Practice problems on sectors and circles with detailed mathematical solutions.
In the figure below, arc \( \overset{\frown}{AB} \) has length equal to twice the radius \( r \) of the circle. Find the area of sector \( OAB \) in terms of \( r \).
A sector has a central angle of \( 40^\circ \) and an area of \( 20 \text{ cm}^2 \). Calculate the arc length of the sector.
In the figure below, \( \overset{\frown}{AB} \) and \( \overset{\frown}{DC} \) are arcs of concentric circles with center \( O \). The perimeter of figure \( ABCD \) is 22 cm. Calculate:
a) Angle \( \angle AOB \) (in radians)
b) The area of figure \( ABCD \)
The arc length formula is:
\[ \text{arc length} = r \cdot \theta \]
Given \( \text{arc length} = 2r \):
\[ 2r = r \cdot \theta \implies \theta = 2 \text{ radians} \]
The sector area formula is:
\[ \text{Area} = \frac{1}{2} r^2 \theta \]
Substituting \( \theta = 2 \):
\[ \text{Area} = \frac{1}{2} r^2 \cdot 2 = r^2 \]
Thus, the area of sector \( OAB \) is \( r^2 \).
The sector area formula is:
\[ \text{Area} = \frac{1}{2} r^2 \theta \]
Convert \( 40^\circ \) to radians: \( 40^\circ \times \frac{\pi}{180} = \frac{2\pi}{9} \).
Given \( \text{Area} = 20 \):
\[ 20 = \frac{1}{2} r^2 \cdot \frac{2\pi}{9} \]
\[ 20 = \frac{\pi r^2}{9} \implies r^2 = \frac{180}{\pi} \implies r = \sqrt{\frac{180}{\pi}} \]
The arc length formula is:
\[ s = r \theta = \sqrt{\frac{180}{\pi}} \cdot \frac{2\pi}{9} \]
\[ s = \frac{2\pi}{9} \cdot \sqrt{\frac{180}{\pi}} = \frac{2}{9} \sqrt{180\pi} \]
\[ s = \frac{2}{9} \sqrt{36 \cdot 5\pi} = \frac{2}{9} \cdot 6 \sqrt{5\pi} = \frac{4\sqrt{5\pi}}{3} \]
Numerically: \( s \approx 5.3 \text{ cm} \) (to 1 decimal place).

# [RECORD EXCERPTS]
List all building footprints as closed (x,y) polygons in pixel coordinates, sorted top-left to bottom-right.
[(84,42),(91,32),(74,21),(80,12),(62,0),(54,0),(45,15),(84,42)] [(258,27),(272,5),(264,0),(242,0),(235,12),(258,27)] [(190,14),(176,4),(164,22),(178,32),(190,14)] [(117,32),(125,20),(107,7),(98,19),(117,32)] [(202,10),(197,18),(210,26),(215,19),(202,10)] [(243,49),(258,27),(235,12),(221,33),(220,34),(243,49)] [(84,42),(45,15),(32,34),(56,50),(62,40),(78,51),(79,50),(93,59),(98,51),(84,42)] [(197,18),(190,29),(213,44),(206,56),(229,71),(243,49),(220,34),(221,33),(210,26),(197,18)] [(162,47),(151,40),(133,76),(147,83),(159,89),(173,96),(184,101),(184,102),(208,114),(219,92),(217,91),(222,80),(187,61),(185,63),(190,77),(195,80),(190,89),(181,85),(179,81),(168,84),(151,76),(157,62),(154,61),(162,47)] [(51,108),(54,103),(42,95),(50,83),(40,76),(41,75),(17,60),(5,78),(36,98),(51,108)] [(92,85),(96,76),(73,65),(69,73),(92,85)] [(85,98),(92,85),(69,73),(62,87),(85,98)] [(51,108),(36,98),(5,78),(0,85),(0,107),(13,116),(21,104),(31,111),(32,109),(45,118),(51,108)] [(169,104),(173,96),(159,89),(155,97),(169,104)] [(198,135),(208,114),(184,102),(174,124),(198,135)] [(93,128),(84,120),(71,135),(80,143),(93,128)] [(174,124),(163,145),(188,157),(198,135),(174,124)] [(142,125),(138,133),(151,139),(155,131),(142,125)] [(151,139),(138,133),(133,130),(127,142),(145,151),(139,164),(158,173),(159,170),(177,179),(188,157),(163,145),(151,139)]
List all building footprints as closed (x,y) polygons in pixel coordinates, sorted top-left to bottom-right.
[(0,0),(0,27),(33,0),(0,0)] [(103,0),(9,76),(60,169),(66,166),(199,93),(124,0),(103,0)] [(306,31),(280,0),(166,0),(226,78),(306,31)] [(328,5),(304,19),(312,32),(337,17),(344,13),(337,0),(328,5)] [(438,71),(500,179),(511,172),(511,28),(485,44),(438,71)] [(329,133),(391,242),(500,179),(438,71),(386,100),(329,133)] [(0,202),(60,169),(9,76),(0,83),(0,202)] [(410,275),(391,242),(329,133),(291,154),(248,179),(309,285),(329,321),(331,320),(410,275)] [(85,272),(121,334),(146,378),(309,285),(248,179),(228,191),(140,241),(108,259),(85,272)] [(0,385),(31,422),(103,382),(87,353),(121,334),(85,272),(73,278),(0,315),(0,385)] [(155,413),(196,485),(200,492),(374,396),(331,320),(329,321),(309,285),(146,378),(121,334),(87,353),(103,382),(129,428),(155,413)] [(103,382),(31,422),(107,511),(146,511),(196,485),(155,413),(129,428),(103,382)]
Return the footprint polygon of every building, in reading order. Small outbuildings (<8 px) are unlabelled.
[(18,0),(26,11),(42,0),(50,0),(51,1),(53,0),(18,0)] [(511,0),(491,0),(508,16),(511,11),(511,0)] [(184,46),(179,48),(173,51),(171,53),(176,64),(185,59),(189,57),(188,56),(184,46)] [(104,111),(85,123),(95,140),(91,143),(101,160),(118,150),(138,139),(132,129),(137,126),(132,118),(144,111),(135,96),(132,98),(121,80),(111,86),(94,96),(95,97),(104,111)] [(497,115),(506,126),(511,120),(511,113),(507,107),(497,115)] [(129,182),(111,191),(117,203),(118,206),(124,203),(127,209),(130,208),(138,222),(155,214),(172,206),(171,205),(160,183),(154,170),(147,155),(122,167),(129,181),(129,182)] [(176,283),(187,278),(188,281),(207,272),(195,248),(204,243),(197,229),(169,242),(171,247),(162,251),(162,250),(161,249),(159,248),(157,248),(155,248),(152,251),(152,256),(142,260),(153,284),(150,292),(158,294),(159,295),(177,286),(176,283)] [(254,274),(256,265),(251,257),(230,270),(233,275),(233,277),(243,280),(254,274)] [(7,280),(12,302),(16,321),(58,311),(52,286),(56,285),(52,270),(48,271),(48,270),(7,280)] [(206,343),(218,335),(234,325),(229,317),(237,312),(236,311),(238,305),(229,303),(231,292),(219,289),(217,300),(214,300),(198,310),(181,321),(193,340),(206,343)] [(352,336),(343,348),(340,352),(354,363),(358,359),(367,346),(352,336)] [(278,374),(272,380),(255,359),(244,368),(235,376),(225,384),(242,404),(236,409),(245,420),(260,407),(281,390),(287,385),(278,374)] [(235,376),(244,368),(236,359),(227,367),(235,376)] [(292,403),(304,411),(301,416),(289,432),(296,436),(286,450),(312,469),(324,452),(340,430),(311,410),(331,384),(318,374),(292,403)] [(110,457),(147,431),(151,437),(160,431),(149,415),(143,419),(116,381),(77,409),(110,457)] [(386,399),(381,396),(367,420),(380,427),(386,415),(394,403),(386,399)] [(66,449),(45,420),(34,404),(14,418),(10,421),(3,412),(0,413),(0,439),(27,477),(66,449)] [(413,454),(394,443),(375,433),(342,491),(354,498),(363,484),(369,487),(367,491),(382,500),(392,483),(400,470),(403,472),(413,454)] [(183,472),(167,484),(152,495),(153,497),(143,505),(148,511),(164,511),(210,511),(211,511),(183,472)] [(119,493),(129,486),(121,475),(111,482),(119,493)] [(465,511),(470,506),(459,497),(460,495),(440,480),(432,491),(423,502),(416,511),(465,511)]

# [REQUIREMENT 1]
Using the sector practice problems, decide whether each statement agrees with the text: (a) the area of sector OAB works out to r squared; (b) the second problem gives the sector a central angle of 60 degrees; (c) the final arc length in the second solution is rounded to two decimal places. For each, answer yes or no and quote the words of the text that decide it.
# [REQUIREMENT 2]
In one to three sentences, explain why the first solution in the sector practice problems finds a central angle of 2 radians.

# [ANSWER 1]
(a) Yes: "Thus, the area of sector \( OAB \) is \( r^2 \)."
(b) No: "A sector has a central angle of \( 40^\circ \) and an area of \( 20 \text{ cm}^2 \)."
(c) No: "Numerically: \( s \approx 5.3 \text{ cm} \) (to 1 decimal place)."

# [ANSWER 2]
The arc length formula gives arc length as r · θ, and the problem states that the arc length equals 2r. Setting 2r = r · θ gives θ = 2 radians.